Near the cute fishing town Stykkishólmur on the Snæfellsnes peninsula is Bjarnarhöfn, the home of farmer Hildibálður. He is famous but also notorious for a very special Icelandic delicacy called Hákarl, the Icelandic paraphrase for fermented and well-hung Greenland shark. Paraphrase? It is more or less quite an euphemism. Since that shark being always bycatch, Hildibálður is on the spot whenever fishermen catch a http://en.wikipedia.org/wiki/Greenland_shark. Then he takes the fish in charge and brings it to his Bjarnahöfn farm. There he has always a quick bite on offer for brave and curious people. He is pretty tickled pink when he sees the most different reactions of the people. Reactions that reach from simple apathy to consternated grimaces, most of them taste or smell-related. Meanwhile Hákarl (pronounced: Haukarl) can be bought canned as well. Paying 30-40 Euros for simply trying a small piece is a bit too much though.

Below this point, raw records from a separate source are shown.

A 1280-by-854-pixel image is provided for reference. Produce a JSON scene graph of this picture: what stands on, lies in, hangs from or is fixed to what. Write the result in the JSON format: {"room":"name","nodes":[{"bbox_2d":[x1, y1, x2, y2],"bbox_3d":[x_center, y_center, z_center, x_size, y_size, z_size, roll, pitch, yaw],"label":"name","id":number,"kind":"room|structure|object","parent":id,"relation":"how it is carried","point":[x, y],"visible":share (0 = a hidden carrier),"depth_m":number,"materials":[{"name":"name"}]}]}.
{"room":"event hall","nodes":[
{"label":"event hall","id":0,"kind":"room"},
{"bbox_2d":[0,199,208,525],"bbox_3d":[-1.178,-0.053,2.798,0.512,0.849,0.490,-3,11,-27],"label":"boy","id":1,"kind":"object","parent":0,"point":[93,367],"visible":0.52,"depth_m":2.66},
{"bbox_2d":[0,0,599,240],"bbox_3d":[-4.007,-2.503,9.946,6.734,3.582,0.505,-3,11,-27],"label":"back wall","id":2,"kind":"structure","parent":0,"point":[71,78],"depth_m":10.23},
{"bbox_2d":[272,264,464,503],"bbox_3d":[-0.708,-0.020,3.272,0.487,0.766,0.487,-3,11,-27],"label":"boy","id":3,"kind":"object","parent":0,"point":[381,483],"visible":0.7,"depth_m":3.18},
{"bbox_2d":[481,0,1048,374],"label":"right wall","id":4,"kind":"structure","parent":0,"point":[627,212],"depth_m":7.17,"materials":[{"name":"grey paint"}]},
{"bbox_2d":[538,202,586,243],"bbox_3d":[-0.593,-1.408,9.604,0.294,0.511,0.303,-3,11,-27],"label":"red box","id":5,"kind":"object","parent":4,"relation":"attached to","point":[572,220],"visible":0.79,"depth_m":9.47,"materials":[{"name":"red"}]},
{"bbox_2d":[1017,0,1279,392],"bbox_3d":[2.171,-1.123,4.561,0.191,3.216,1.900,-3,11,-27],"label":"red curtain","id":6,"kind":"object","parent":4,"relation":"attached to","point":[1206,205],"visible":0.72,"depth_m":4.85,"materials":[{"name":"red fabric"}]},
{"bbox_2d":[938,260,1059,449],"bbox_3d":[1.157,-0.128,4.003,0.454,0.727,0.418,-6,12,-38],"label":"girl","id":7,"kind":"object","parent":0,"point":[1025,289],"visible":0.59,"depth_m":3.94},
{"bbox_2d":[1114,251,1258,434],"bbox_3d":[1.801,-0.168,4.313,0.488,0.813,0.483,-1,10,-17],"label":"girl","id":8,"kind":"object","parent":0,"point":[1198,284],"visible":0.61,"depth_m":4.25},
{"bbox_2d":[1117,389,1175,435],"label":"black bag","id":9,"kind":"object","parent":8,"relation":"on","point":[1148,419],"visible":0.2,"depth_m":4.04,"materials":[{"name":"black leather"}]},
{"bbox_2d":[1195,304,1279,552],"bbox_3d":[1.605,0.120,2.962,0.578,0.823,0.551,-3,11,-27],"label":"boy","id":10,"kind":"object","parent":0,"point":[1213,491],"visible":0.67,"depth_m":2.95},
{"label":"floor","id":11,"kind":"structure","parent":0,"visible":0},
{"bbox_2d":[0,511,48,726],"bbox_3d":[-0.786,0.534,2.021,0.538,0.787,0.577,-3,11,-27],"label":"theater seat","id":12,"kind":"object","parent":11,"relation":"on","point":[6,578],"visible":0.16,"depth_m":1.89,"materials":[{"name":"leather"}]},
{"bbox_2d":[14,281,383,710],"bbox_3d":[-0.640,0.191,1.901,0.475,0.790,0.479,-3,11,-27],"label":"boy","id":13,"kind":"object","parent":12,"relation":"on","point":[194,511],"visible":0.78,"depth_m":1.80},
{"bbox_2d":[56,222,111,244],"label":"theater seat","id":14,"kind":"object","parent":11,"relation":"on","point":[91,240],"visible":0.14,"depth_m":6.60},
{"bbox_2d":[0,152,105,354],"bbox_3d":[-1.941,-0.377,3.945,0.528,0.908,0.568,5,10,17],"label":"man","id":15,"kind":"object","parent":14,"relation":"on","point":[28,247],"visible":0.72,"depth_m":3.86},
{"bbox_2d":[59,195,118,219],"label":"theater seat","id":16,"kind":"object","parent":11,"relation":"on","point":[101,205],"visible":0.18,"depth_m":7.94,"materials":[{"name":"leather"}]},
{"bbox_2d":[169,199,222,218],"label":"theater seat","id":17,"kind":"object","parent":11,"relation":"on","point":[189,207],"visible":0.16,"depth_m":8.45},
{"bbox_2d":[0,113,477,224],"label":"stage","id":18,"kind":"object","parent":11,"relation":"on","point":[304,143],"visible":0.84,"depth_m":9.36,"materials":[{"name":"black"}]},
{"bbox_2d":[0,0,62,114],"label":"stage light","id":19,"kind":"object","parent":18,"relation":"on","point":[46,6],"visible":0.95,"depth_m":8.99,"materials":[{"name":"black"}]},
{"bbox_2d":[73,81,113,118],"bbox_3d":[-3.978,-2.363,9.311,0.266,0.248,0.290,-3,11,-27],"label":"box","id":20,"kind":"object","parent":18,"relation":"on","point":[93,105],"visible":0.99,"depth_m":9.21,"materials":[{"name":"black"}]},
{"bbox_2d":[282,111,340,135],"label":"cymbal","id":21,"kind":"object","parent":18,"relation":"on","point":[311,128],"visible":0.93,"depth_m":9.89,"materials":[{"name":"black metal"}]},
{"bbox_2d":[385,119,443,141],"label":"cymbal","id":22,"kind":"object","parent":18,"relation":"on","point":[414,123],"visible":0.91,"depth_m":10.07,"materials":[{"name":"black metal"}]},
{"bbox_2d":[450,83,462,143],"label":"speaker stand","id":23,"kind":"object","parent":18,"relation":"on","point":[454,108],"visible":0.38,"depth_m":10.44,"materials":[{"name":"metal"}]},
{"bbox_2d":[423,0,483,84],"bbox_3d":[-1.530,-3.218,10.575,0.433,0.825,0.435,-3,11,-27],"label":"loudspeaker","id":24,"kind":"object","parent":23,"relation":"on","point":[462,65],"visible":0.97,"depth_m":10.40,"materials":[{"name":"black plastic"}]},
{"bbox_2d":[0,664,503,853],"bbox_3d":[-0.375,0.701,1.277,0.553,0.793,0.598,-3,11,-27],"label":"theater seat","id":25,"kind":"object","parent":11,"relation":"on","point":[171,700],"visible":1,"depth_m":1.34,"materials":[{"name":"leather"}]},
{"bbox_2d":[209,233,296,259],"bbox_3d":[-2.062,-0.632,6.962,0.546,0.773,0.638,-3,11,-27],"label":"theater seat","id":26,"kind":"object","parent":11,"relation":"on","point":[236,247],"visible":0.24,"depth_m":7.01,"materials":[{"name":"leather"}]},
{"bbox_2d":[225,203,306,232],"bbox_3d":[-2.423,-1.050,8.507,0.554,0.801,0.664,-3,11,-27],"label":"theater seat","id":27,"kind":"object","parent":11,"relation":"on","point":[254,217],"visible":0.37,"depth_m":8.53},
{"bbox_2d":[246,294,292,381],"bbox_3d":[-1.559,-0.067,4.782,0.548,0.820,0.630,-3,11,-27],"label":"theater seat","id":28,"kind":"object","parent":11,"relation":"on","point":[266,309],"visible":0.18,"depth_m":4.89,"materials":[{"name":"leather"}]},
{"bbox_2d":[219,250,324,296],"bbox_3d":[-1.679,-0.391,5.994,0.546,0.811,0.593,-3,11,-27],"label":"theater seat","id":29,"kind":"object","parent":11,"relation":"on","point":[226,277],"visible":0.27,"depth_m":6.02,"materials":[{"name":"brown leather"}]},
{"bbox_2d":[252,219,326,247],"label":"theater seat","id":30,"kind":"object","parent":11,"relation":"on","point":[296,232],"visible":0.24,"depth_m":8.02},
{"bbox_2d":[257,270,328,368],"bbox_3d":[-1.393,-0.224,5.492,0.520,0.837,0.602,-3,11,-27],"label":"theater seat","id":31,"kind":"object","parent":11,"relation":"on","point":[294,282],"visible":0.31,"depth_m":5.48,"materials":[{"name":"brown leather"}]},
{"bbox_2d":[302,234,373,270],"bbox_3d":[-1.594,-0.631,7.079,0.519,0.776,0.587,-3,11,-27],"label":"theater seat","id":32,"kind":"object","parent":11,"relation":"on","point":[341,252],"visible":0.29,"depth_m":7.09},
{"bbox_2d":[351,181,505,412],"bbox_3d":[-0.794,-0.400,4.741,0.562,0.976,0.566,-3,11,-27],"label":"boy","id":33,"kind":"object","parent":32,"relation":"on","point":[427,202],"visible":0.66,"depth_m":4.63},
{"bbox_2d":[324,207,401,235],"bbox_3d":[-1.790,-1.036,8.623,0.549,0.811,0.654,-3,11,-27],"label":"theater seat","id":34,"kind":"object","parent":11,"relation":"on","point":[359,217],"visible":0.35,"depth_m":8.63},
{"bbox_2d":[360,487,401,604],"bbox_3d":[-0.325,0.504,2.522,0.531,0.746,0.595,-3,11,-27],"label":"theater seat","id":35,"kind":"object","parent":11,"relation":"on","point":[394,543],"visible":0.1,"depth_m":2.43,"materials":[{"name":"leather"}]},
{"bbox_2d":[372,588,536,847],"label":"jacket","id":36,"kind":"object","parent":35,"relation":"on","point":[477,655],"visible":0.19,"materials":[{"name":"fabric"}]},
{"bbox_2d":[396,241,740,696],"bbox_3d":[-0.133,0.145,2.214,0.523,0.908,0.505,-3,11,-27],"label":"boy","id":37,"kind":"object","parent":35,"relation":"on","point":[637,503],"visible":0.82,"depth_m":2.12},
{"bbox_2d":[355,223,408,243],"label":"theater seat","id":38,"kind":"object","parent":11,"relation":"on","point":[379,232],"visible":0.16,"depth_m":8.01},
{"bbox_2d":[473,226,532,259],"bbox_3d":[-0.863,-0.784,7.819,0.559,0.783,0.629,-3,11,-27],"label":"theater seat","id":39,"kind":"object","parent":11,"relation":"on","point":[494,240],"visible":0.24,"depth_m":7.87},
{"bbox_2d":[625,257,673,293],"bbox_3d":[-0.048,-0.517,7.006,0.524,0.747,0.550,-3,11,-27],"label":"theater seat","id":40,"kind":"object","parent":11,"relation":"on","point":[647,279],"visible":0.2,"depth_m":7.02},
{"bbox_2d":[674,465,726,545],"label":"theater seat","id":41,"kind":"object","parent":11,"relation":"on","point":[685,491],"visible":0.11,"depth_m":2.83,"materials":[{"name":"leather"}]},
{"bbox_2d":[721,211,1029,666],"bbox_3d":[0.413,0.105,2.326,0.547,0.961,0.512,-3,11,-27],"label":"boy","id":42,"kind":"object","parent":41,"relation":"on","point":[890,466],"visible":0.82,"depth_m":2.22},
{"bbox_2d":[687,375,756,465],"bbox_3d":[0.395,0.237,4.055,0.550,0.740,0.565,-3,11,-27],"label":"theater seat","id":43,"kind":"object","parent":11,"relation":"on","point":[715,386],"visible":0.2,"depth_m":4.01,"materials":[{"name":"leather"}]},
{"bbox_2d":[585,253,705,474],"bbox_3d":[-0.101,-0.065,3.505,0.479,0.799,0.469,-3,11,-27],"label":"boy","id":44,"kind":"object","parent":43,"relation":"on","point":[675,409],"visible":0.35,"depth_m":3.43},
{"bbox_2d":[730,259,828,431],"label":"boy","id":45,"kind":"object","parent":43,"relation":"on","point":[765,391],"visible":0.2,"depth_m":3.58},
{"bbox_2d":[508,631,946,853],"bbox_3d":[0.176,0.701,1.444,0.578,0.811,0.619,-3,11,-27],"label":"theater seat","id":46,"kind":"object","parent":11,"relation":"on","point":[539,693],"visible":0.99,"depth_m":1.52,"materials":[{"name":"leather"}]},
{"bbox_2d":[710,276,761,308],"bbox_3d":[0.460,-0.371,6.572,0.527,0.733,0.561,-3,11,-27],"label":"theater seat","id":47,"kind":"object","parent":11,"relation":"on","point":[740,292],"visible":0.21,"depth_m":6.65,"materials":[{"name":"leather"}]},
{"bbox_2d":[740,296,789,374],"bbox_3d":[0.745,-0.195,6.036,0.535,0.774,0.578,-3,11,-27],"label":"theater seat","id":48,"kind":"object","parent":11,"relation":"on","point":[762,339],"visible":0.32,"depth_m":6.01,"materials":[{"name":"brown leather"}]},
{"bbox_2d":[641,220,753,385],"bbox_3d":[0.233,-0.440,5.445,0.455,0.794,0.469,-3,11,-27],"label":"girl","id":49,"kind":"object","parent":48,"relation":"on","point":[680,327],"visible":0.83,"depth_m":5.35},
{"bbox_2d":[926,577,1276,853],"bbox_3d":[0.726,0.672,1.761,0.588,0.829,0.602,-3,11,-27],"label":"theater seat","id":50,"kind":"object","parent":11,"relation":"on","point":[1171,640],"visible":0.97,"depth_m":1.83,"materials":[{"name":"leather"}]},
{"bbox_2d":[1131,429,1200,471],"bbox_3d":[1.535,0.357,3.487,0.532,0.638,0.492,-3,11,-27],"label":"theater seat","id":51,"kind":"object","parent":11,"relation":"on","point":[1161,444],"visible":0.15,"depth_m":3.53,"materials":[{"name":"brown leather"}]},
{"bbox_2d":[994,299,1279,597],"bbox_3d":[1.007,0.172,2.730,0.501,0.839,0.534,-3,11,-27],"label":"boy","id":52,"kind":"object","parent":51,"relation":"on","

You only have to imagine a piece of tighter gelatine that you put in a corner at Berlin’s infamous Zoo train station and let all bums around have a generous piss on it during the next 3-4 months, then move it towards your oral cavity. Slightly slimy, a little bitter halfway swallowed down and grossly smelling like an older urine sample with a gentle fish note, that is how you can imagine its special taste. Closing the nose while having a first bite of Hákarl is not a problem, the really disgusting thing is the shattering aftertaste though. It’s an emetic cute little something making trouble in one’s throat and something that definitely has to be drowned in Brennivin, LOTS of Brennivin. After Hákarl indulgence you shouldn’t really think about making new contacts, not to mention meeting a nice girl even on the day after. If in Central Europe somebody howles with pain because of a small touch of garlic in food, then that person will escape from Hákarl with tears in eyes before it got closer than 500 meters. Of course the intensity of Hákarl’s “taste” varies depending on how many metabolic waste the shark put into his storage.